Pëllumb Reshidi

Photo of Pellumb Reshidi

I am an Assistant Professor of Economics at Florida State University. My research lies at the intersection of microeconomic theory and experimental economics. I earned my PhD in Economics from Princeton University in 2022.




Curriculum Vitae



Working Papers


We study the design of human-AI screening systems in a hiring environment where applicants choose between interviewing with a human recruiter or an AI voice agent, a choice that creates a new and informative signal. Once firms condition on screener choice, welfare reversals emerge: choice benefits firms and high-ability applicants, but leaves low-ability ones worse off than under a predetermined assignment of the screening technology. Using data from a large-scale field experiment—where 70,000 applicants were randomly assigned to a human interviewer, an AI agent, or allowed to choose between them, we develop a structural estimation to quantify how choice-as-signal shapes match quality and welfare. This framework also allows us to evaluate alternative screening systems, with preliminary results suggesting higher welfare under joint human-AI screening than under either technology alone. Overall, we show that AI adoption in screening is a design problem rather than a simple human-versus-AI substitution decision.

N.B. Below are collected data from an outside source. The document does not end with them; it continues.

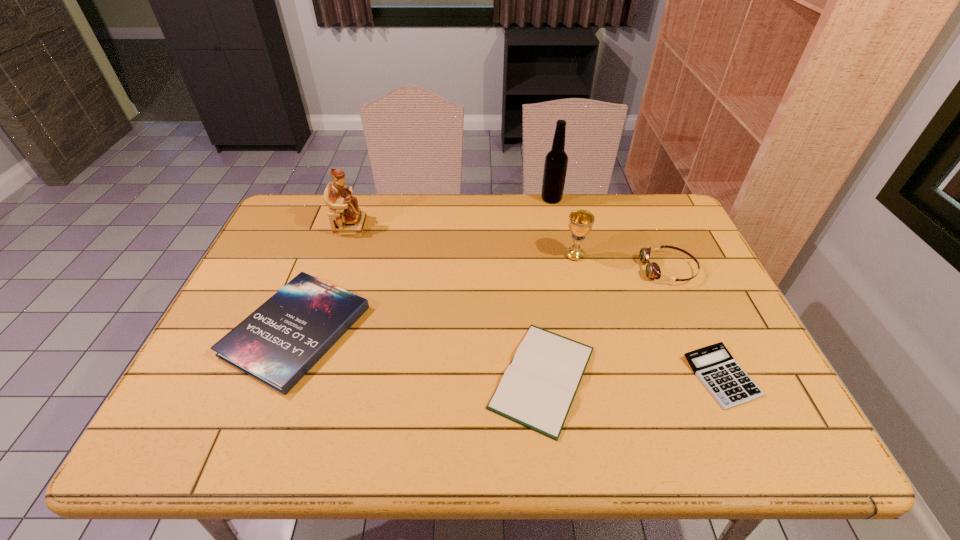
Find the location of a particular element. The width and height of the screenshot is (960, 540). empty location between the second farthest object and the goggles is located at coordinates (510, 247).

Find the location of a particular element. Image resolution: width=960 pixels, height=540 pixels. free spot between the left hardback book and the fourth shortest object is located at coordinates (483, 300).

Locate an element on the screen. blank region between the goggles and the chalice is located at coordinates (622, 262).

The width and height of the screenshot is (960, 540). I want to click on free space between the left hardback book and the figurine, so [x=324, y=278].

Where is `vacant region between the figurine and the farthest object`? Image resolution: width=960 pixels, height=540 pixels. vacant region between the figurine and the farthest object is located at coordinates (451, 212).

You are a GUI agent. You are given a task and a screenshot of the screen. Output one action in this format:
    pyautogui.click(x=<x>, y=<y>)
    Task: Click on the free spot between the calculator and the right hardback book
    The image size is (960, 540).
    Given the screenshot: What is the action you would take?
    pyautogui.click(x=633, y=377)

The image size is (960, 540). I want to click on empty space that is in between the tallest object and the fourth shortest object, so click(611, 234).

Locate an element on the screen. This screenshot has height=540, width=960. empty space between the tallest object and the fourth tallest object is located at coordinates (611, 234).

Locate an element on the screen. This screenshot has width=960, height=540. free spot between the calculator and the second farthest object is located at coordinates (537, 301).

Locate which object ranks sixth in proximity to the figurine. Please provide its 2D coordinates. Your answer should be formatted as a tuple, i.e. [(x, y)], where the tuple contains the x and y coordinates of a point satisfying the conditions above.

[(728, 383)]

A manufacturer seeks to license a product to downstream competitors with unknown productivities. She can design a mechanism to allocate licenses to one or multiple competitors. We identify the revenue-maximizing mechanism and show it can be implemented through an interval auction: the highest bidder is exclusively licensed if their bid is much higher than others, but multiple bidders are licensed otherwise. This mechanism does not allocate efficiently, and we characterize the distributions of buyer valuations that lead to over- or under-licensing. If buyers arrive over time, the seller may delay licensing, and we show that the seller only commits to exclusive contracts if she is less patient than the buyers.

In complex environments—where carrying out Bayesian updating is computationally unfeasible—the DeGroot model has emerged as a reliable, and heavily utilized alternative. An assumption present in practically all versions of this model is that agents receive information simultaneously. We relax this assumption by allowing for sequential arrival of information. We find that the final beliefs can be altered by varying only the sequencing of information, keeping the information content unchanged. In this setup the wisdom of crowds typically fails: as the number of group members grows, the sequential arrival of information compromises the group’s beliefs, in all but particular cases, beliefs converge away from the truth. We identify the optimal and pessimal information release sequences that yield the highest and lowest attainable consensus, respectively. In doing so, we bound the variation in final beliefs that can be attributed to the variation in the sequencing of information. Groups in which all members are equally influential turn out to be most susceptible to information sequencing.

We study underlying reasons for the failure of individuals to adhere to Bayes' rule and decompose this departure into three elements: (i) task complexity, (ii) information structure, and (iii) timing of information release. In a series of controlled experiments, we systematically alter all three elements and quantify their magnitude. We link task complexity with the degree of non-linearity embedded in Bayesian updating. We experimentally explore this link and find empirical support for it.

We test whether the order and timing of information arrival affect beliefs formed within a group. In a lab experiment, participants estimate a parameter of interest using a common and a private signal, as well as past guesses of group members. By varying the sequencing of information arrival, at odds with the Bayesian model, we find that the order and timing of information affect final beliefs, even when the information content is unchanged. Although behavior is non-Bayesian, it is robustly predictable by a model relying on simple heuristics. We explore ways in which the network structure and the timing of information help alleviate correlation neglect. Finally, we document an important heuristic—the influence of private information on participants' actions is time-independent.

Publications


Many committees—juries, political task forces, etc.—spend time gathering costly information before reaching a decision. We report results from lab experiments focused on such dynamic information-collection processes, as in sequential hypothesis testing. We consider decisions governed by individuals and groups and compare how voting rules affect outcomes. Several insights emerge. First, average decision accuracies approximate those predicted theoretically, but these accuracies decline over time: participants display non-stationary behavior. Second, groups exhibit markedly different behaviors than individuals, with majority rule yielding faster and less accurate decisions. In particular, welfare is higher when sequential information is collected in groups using unanimity.

Asymptotic Learning with Ambiguous Information

With Joao Thereze and Mu Zhang
American Economic Journal: Microeconomics (2025)

We study asymptotic learning when the decision maker is ambiguous about the precision of her information sources. She aims to estimate a state and evaluates outcomes according to the worst-case scenario. Under prior-by-prior updating, we characterize the set of asymptotic posteriors the decision maker entertains, which consists of a continuum of degenerate distributions over an interval. Moreover, her asymptotic estimate of the state is generically incorrect. We show that even a small amount of ambiguity may lead to large estimation errors and illustrate how an econometrician who learns from observing others' actions may over- or underreact to information.